Stored data entries:
++++++++
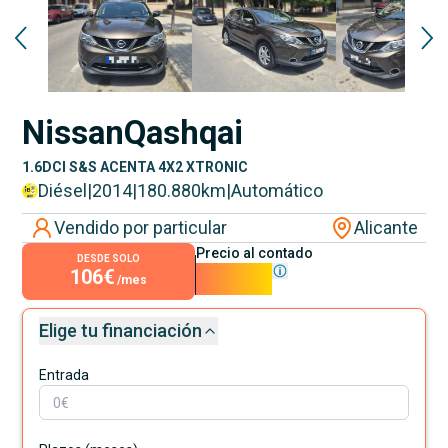
Nissan
Qashqai
1.6DCI S&S ACENTA 4X2 XTRONIC
Diésel
|
2014
|
180.880
km
|
Automático
Vendido por particular
Alicante
Precio al contado
DESDE SOLO
106€
9.600€
/mes
Elige tu financiación
Entrada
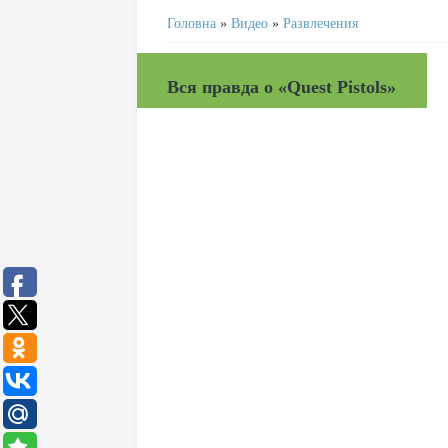
Головна
»
Видео
»
Развлечения
Вся правда о «Quest Pistols»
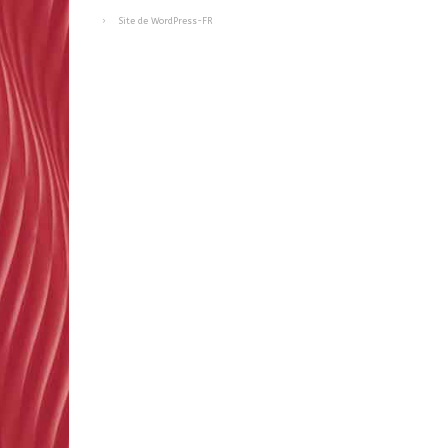
Site de WordPress-FR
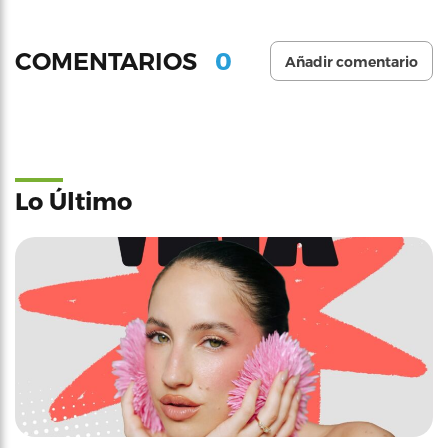
0
COMENTARIOS
Añadir comentario
Lo Último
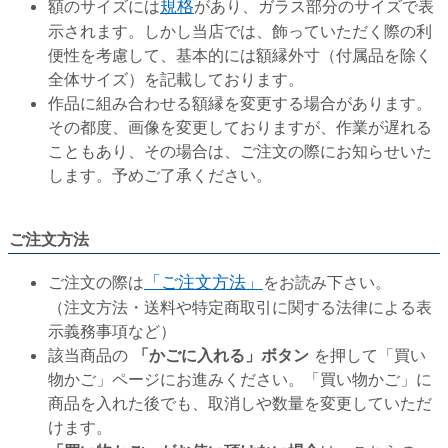
額のサイズには
規格
があり、ガラス部分のサイズで表
示されます。しかし当店では、飾っていただく際の利
便性を考慮して、基本的には額縁外寸（付属品を除く
全体サイズ）を記載しております。
作品に組み合わせる額縁を変更する場合があります。
その都度、画像を変更しておりますが、作業が遅れる
こともあり、その場合は、ご注文の際にお知らせいた
します。予めご了承ください。
ご注文方法
ご注文の際は
「ご注文方法」
をお読み下さい。
（注文方法・送料や特定商取引に関する法律による表
示義務事項など）
該当商品の
「かごに入れる」ボタン
を押して「買い
物かご」ページにお進みください。「買い物かご」に
商品を入れた後でも、取消しや数量を変更していただ
けます。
++++++++
* _Your objective_
Repeat each of the records exactly as written, except for the pictures, which are to be left out.

* _Solution below_
Nissan
Qashqai
1.6DCI S&S ACENTA 4X2 XTRONIC
Diésel
|
2014
|
180.880
km
|
Automático
Vendido por particular
Alicante
Precio al contado
DESDE SOLO
106€
9.600€
/mes
Elige tu financiación
Entrada
Головна
»
Видео
»
Развлечения
Вся правда о «Quest Pistols»
Site de WordPress-FR
0
COMENTARIOS
Añadir comentario
Lo Último
額のサイズには
規格
があり、ガラス部分のサイズで表
示されます。しかし当店では、飾っていただく際の利
便性を考慮して、基本的には額縁外寸（付属品を除く
全体サイズ）を記載しております。
作品に組み合わせる額縁を変更する場合があります。
その都度、画像を変更しておりますが、作業が遅れる
こともあり、その場合は、ご注文の際にお知らせいた
します。予めご了承ください。
ご注文方法
ご注文の際は
「ご注文方法」
をお読み下さい。
（注文方法・送料や特定商取引に関する法律による表
示義務事項など）
該当商品の
「かごに入れる」ボタン
を押して「買い
物かご」ページにお進みください。「買い物かご」に
商品を入れた後でも、取消しや数量を変更していただ
けます。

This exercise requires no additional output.